The Food Manifesto: The College of Medicine partners with ITN Productions to highlight importance of healthy lifestyle, community and self-care

The College of Medicine has partnered with ITN Productions Industry News to make The Food Manifesto, a series of short programmes that focus on the importance of having a healthy lifestyle.

Speaking to news anchor Belle Donati, The College of Medicine’s Chair, Dr Michael Dixon, told the programme that factors such as affordability of nutritious food, self-care and community are hugely important when it comes to maintaining health – and the possible prevention of disease.

CLICK BELOW TO WATCH ALL THE VIDEOS IN THE FOOD MANIFESTO

Dr Dixon explained why poverty is still one of the biggest factors in poor health. He said: ‘Affordability is a big issue – we know that the ten per cent poorest of the UK population are those that eat half the amount of fruit and vegetables of anyone else.

“We also know that if those enduring social deprivation were to have the ideal ‘eat well’ plate, they’d be spending 75 per cent of their income.”

The College of Medicine Chair added that the pandemic has reiterated the importance of maintaining a healthy weight; Covid patients with Type 2 diabetes and those who were obese were more likely to be hospitalised after being infected with the virus.

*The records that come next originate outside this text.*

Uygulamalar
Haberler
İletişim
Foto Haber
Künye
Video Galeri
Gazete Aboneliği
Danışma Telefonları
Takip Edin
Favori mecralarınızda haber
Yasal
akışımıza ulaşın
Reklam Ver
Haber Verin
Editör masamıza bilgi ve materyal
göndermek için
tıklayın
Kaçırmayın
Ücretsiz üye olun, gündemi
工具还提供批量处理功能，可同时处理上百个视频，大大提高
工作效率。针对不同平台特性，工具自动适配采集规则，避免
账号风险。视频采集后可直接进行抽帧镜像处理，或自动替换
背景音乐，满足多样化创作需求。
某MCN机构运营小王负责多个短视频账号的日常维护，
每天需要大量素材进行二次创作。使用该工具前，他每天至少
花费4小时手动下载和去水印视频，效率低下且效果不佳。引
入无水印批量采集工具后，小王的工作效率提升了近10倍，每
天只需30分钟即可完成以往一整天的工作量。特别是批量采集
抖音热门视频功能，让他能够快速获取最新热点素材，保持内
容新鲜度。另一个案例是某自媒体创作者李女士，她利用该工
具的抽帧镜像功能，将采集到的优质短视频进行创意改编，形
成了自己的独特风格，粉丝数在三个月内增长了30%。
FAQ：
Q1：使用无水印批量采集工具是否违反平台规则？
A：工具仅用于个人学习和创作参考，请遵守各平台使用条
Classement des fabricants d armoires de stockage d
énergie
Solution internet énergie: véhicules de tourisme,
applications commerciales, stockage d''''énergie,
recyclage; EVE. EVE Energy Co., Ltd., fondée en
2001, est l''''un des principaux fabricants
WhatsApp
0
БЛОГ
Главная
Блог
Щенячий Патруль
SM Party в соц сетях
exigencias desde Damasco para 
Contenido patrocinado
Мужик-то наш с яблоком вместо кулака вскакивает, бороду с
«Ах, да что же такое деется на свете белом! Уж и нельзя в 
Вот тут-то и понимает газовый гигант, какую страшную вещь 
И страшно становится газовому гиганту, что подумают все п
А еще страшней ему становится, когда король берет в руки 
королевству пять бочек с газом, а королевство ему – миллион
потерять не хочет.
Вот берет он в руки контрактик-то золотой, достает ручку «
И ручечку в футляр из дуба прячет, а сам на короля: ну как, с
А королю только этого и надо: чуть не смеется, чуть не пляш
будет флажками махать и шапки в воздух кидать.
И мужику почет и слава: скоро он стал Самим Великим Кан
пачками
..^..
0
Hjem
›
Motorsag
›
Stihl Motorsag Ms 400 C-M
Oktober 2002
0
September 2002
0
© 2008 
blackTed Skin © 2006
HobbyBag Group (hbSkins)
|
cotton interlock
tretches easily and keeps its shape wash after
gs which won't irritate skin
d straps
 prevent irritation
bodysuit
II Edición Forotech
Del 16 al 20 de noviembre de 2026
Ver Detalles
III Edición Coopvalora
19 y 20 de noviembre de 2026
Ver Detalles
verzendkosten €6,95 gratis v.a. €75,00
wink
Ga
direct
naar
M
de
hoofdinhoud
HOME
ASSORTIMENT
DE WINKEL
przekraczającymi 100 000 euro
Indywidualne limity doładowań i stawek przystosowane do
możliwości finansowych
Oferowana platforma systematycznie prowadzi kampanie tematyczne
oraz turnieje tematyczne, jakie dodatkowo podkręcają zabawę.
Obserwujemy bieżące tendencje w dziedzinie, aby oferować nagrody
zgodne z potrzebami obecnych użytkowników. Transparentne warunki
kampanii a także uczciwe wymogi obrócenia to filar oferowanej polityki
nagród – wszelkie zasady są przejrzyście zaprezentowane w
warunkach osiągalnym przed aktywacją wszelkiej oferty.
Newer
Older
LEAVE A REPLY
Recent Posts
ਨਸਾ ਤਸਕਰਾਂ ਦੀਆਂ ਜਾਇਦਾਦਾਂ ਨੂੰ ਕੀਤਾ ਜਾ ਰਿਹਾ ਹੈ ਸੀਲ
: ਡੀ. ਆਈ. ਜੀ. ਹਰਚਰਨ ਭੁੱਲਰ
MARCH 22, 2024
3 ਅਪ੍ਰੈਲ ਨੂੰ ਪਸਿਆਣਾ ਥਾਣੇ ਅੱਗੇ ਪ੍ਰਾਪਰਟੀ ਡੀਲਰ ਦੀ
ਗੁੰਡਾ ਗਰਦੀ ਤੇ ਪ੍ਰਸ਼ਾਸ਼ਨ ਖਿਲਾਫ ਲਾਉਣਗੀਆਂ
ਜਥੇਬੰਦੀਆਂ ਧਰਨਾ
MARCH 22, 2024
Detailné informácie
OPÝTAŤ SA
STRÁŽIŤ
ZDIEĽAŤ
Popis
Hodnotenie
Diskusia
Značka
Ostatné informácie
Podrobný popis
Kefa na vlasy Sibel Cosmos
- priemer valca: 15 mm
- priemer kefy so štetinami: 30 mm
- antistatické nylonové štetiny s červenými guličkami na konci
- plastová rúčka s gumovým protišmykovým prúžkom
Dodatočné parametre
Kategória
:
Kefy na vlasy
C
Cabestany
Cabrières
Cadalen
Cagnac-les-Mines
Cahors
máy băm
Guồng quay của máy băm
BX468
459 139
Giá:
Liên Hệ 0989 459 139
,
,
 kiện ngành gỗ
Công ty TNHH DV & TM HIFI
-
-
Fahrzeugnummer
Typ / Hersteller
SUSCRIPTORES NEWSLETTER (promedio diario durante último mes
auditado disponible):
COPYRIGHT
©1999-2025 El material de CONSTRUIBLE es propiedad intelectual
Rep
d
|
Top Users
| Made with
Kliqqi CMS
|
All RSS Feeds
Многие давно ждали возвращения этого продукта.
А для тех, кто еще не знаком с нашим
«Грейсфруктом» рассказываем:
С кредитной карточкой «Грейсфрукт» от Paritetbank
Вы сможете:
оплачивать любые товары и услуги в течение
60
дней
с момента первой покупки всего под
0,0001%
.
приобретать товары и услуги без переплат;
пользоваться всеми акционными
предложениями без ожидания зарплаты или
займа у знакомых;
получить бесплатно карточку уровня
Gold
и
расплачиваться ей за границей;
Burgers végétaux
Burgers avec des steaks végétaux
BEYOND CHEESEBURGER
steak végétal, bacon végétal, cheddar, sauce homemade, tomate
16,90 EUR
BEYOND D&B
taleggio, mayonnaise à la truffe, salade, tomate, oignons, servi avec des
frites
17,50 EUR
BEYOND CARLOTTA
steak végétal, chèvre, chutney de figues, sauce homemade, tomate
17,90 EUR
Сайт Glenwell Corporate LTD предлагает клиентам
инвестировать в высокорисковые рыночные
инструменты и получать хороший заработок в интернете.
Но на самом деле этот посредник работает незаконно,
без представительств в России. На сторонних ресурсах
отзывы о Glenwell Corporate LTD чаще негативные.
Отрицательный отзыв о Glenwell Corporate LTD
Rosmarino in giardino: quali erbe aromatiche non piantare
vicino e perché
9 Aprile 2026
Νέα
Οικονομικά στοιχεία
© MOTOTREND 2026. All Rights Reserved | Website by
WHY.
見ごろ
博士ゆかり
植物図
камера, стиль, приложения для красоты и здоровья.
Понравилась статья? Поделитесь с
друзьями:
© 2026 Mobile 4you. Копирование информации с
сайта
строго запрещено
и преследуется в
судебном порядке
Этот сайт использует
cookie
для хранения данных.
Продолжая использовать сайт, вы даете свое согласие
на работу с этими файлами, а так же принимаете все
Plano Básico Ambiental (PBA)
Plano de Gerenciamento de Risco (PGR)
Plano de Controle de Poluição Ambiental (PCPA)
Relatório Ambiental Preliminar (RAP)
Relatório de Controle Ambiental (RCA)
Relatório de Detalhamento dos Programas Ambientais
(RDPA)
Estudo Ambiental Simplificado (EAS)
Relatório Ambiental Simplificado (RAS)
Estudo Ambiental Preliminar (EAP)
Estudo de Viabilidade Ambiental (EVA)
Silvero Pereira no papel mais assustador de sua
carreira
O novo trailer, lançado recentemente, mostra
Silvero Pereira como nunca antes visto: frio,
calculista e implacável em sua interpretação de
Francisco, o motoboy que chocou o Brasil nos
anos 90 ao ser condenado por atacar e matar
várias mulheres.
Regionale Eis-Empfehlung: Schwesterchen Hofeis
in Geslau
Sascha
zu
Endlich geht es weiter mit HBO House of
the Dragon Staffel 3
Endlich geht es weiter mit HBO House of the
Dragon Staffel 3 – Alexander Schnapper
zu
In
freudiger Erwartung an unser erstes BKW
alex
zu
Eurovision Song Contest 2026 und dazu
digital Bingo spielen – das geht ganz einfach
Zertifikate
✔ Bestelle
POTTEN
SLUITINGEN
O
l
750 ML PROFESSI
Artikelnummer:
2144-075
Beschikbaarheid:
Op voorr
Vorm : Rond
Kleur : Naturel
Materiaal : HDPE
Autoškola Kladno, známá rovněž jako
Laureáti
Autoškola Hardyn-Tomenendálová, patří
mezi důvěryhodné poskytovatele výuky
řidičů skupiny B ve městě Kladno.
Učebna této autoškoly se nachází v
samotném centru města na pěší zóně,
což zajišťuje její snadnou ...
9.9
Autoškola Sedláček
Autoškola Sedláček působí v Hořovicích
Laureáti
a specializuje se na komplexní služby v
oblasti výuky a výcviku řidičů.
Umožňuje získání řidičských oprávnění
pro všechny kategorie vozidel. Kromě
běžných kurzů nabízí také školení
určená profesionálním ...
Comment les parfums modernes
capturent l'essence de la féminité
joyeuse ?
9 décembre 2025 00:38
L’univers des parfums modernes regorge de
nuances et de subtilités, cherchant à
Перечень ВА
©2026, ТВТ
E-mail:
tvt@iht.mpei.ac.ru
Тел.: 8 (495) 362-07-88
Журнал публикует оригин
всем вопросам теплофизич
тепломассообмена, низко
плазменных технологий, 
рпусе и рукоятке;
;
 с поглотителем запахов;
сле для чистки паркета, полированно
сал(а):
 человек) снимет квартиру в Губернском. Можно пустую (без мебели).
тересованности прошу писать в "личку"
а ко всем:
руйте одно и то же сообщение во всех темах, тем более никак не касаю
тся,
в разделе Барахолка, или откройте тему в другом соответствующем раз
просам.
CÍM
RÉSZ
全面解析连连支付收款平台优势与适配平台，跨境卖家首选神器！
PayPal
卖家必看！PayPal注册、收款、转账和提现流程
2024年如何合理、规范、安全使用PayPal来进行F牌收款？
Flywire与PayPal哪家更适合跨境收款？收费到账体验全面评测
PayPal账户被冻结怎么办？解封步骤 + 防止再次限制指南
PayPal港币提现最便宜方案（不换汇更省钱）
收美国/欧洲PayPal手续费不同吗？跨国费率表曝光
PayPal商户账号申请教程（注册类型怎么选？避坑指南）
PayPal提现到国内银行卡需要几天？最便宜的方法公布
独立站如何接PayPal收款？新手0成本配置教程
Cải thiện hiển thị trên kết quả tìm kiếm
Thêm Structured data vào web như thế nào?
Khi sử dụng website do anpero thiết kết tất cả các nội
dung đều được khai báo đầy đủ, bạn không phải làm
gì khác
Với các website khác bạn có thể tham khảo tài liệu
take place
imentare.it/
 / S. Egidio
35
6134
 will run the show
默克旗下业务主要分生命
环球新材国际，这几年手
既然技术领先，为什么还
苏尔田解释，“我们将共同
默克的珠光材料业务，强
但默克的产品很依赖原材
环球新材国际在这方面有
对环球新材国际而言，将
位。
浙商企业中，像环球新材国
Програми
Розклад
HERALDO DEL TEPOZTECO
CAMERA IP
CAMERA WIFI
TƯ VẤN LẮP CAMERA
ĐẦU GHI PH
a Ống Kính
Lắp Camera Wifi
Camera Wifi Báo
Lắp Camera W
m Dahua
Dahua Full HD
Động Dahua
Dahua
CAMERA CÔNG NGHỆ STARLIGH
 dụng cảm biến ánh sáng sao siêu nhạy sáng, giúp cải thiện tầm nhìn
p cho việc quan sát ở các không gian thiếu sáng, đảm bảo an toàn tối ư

The College of Medicine’s Chair, Dr Michael Dixon, told the ITN Productions programme that self-care and connection with community are hugely important to maintaining a healthy lifestyle
The show also puts big UK companies under the microscope to find out how they’re playing a part in better health

The programme examines too the role of the gut microbiome in health, nutrition and supplements, as well as putting big companies under the microscope to find out how they’re playing a part in better health for everyone.

It shines a spotlight on the changes necessary from healthcare professionals to improve patient outcomes now and for future pandemics and discusses the importance of new science, patient empowerment, integrated health and community connection to create a more sustainable healthcare system.

Discussing the College of Medicine’s 2021 manifesto Hope for the Future, Dr Dixon said he hoped that medicine will now ‘go beyond pills and procedures’.

He explained: “I hope that we’ll start looking much more seriously at our diet, our exercise and the way we look after each other in our communities.

“The future is about self-care and connection, connection with ourselves and connection with our community.